══ ENTRIES PROVIDED

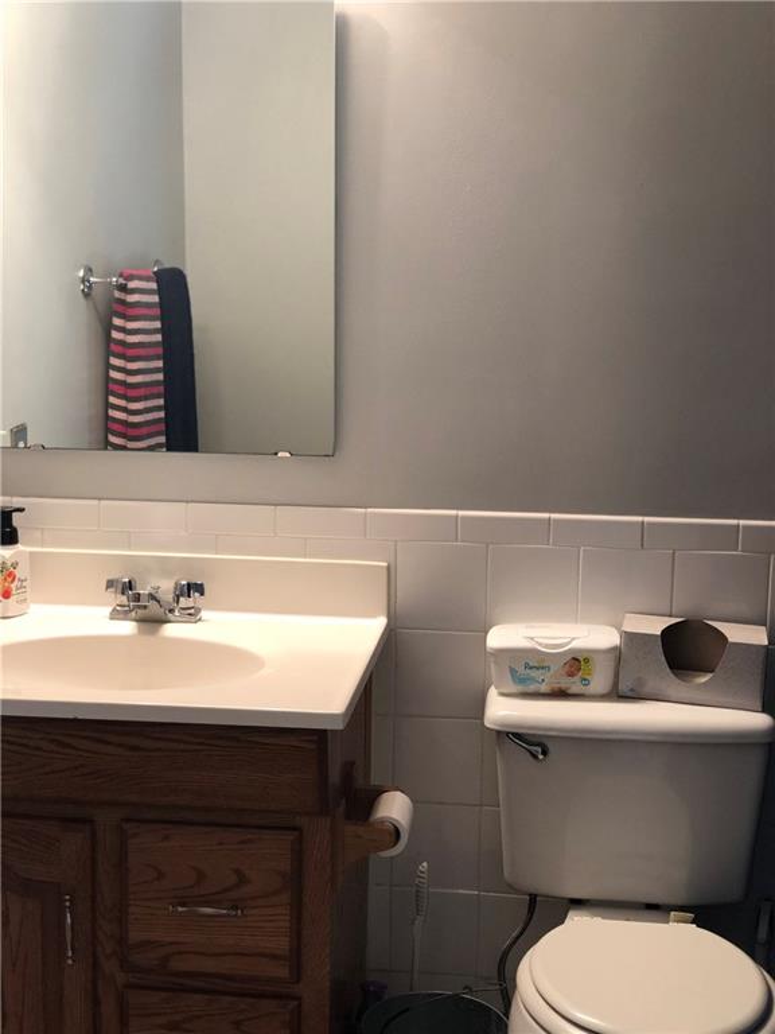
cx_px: 388
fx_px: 1552
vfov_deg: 36.8
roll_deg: -1.0
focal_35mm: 52
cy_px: 517
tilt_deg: -9.6
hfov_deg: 28.0
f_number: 2.4
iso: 100
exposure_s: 1/30
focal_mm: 6
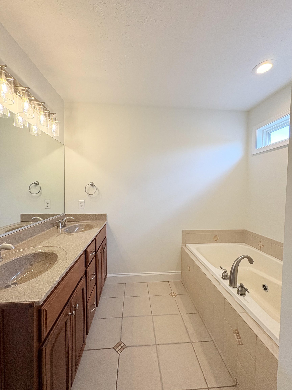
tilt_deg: +0.3
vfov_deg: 102.1
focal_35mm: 14
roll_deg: +0.0
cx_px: 146
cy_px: 195
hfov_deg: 85.7
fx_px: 157
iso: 100
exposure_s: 1/120
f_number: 2.2
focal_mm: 2.22
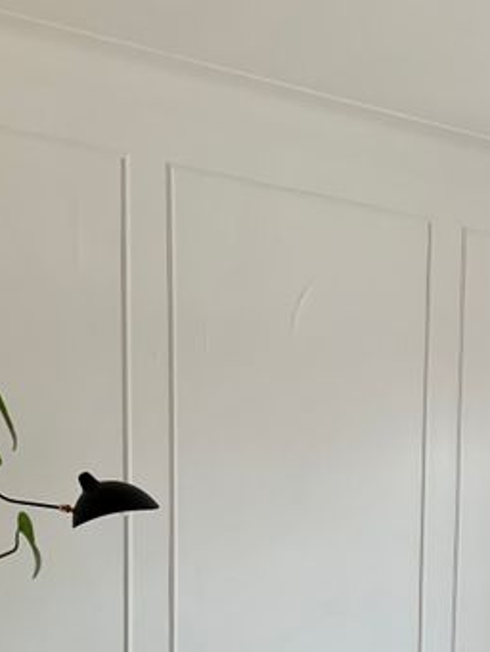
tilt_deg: -5.9
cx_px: 507
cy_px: 719
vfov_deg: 28.7
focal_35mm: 61
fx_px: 1151
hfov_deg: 22.9
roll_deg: -2.4
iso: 125
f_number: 1.8
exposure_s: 1/60
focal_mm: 4.25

════

**PROBLEM DESCRIPTION:** Give back the material word for word, without images.

**SOLUTION BELOW:**
cx_px: 388
fx_px: 1552
vfov_deg: 36.8
roll_deg: -1.0
focal_35mm: 52
cy_px: 517
tilt_deg: -9.6
hfov_deg: 28.0
f_number: 2.4
iso: 100
exposure_s: 1/30
focal_mm: 6
tilt_deg: +0.3
vfov_deg: 102.1
focal_35mm: 14
roll_deg: +0.0
cx_px: 146
cy_px: 195
hfov_deg: 85.7
fx_px: 157
iso: 100
exposure_s: 1/120
f_number: 2.2
focal_mm: 2.22
tilt_deg: -5.9
cx_px: 507
cy_px: 719
vfov_deg: 28.7
focal_35mm: 61
fx_px: 1151
hfov_deg: 22.9
roll_deg: -2.4
iso: 125
f_number: 1.8
exposure_s: 1/60
focal_mm: 4.25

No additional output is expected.